La famille de Tookie, ses collègues et la librairie seront intimement impactées par ce drame. Paradoxalement, le magasin va connaître ses plus belles heures d'affluence, comme si la population abasourdie comprenait que les livres sont des refuges sûrs contre l'adversité.

Pendant ce temps, Tookie tente de tenir le cap tout en luttant contre ses vieux démons de jeunesse...
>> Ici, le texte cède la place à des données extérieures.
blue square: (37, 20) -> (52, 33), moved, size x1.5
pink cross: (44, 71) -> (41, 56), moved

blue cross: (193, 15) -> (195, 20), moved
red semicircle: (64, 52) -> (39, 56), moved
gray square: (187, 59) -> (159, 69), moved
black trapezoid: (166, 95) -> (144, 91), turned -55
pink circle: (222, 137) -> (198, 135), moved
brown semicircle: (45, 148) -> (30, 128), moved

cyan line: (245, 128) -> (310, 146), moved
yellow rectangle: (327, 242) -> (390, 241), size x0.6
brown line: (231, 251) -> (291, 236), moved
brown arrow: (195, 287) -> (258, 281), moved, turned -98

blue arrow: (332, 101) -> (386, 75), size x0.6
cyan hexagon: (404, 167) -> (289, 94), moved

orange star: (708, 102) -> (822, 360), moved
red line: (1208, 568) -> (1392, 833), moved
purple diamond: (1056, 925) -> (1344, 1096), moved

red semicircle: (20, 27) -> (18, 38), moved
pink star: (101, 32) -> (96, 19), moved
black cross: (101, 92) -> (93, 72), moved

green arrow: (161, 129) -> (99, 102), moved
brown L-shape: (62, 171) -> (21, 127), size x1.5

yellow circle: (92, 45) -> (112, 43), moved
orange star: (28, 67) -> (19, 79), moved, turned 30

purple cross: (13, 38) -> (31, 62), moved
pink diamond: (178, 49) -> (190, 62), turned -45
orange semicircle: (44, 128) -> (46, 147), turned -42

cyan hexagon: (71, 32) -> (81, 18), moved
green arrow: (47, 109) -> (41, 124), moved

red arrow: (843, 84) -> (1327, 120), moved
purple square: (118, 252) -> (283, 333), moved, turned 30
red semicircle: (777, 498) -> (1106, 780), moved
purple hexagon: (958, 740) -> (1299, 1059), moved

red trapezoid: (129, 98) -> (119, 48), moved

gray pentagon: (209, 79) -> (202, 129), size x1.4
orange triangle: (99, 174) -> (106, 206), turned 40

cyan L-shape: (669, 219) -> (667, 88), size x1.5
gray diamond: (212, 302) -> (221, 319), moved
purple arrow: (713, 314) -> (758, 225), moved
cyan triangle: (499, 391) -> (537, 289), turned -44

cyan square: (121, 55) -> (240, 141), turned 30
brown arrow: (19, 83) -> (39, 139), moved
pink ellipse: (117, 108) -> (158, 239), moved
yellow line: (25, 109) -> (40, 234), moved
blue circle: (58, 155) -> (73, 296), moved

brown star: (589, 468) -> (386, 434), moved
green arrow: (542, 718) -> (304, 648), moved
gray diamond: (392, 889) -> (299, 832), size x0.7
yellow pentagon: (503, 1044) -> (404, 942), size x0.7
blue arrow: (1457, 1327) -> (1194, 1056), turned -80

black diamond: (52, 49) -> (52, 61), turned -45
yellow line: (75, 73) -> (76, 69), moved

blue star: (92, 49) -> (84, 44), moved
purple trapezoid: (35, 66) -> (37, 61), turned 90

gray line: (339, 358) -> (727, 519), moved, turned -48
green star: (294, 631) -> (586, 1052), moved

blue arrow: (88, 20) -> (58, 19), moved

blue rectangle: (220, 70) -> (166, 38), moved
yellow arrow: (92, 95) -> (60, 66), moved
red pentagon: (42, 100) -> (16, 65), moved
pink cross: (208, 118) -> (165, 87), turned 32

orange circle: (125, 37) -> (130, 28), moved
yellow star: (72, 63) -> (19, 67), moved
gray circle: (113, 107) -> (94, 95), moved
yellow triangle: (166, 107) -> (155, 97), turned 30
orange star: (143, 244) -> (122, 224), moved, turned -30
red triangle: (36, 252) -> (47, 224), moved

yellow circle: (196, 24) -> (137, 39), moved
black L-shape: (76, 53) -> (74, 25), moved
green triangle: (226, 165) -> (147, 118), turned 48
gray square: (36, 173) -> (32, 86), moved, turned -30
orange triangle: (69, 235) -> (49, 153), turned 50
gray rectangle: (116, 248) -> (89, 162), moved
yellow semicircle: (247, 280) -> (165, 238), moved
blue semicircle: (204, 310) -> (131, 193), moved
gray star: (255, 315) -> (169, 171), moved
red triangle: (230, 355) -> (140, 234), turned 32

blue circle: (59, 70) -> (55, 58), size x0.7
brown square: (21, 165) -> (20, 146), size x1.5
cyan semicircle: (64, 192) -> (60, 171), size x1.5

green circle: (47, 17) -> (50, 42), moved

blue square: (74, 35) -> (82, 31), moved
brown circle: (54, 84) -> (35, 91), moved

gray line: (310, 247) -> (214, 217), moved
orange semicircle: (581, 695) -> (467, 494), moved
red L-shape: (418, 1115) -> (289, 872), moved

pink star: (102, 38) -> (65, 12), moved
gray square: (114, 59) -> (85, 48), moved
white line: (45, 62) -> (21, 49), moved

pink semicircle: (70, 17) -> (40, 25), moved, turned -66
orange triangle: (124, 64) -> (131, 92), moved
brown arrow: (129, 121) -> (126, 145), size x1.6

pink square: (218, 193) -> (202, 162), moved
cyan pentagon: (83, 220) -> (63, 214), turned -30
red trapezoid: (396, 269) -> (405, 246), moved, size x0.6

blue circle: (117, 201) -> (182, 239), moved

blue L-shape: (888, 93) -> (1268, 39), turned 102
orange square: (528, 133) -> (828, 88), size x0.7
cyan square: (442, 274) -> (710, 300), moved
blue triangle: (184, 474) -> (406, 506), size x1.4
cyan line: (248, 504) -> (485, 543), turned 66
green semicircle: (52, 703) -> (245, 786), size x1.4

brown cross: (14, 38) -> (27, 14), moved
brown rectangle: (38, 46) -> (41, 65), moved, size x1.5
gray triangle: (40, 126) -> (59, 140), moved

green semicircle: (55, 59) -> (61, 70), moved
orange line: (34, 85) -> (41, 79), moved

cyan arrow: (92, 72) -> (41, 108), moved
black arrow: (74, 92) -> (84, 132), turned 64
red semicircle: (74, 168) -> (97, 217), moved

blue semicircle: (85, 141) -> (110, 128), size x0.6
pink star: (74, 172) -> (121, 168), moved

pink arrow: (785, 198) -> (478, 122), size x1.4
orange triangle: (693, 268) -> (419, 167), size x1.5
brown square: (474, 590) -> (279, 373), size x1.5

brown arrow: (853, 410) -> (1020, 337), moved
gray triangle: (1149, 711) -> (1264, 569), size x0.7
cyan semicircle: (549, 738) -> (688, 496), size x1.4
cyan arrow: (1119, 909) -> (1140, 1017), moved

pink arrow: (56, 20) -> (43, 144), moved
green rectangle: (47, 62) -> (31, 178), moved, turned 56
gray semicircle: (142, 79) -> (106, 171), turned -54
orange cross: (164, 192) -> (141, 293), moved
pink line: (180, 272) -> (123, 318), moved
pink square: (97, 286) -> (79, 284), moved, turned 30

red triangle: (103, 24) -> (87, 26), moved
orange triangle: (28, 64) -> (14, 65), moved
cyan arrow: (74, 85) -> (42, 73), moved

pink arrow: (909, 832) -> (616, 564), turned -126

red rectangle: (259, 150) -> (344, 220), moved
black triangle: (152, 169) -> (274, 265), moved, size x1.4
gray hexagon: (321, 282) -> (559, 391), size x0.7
Il n'est pas facile d'écrire un article sur La Sentence, tant la structure un peu floue au départ devient lumineuse par la suite. Louise Erdrich ne s'éparpille pas et se sert de l'actualité pour raconter le quotidien d'une librairie, qui, comme beaucoup d'entre elles selon les légendes urbaines, sont hantées, mais pas par n'importe qui. Flora, la cliente devenue fantôme symbolise à elle seule toute la complexité de la mentalité de Minneapolis à la fois progressiste et compartimentée. 

Comme toujours, dans l'œuvre conséquente de l'autrice, la question amérindienne est cœur du roman, donnant ainsi une voix et une résonnance à ceux que les américains ont choisi pendant longtemps de ne pas écouter.

La Sentence est un très bon roman à plus d'un titre, qui sort des sentiers battus et apporte un peu d'audace dans cette rentrée littéraire. Le bonheur est possible et les livres y sont pour quelque chose.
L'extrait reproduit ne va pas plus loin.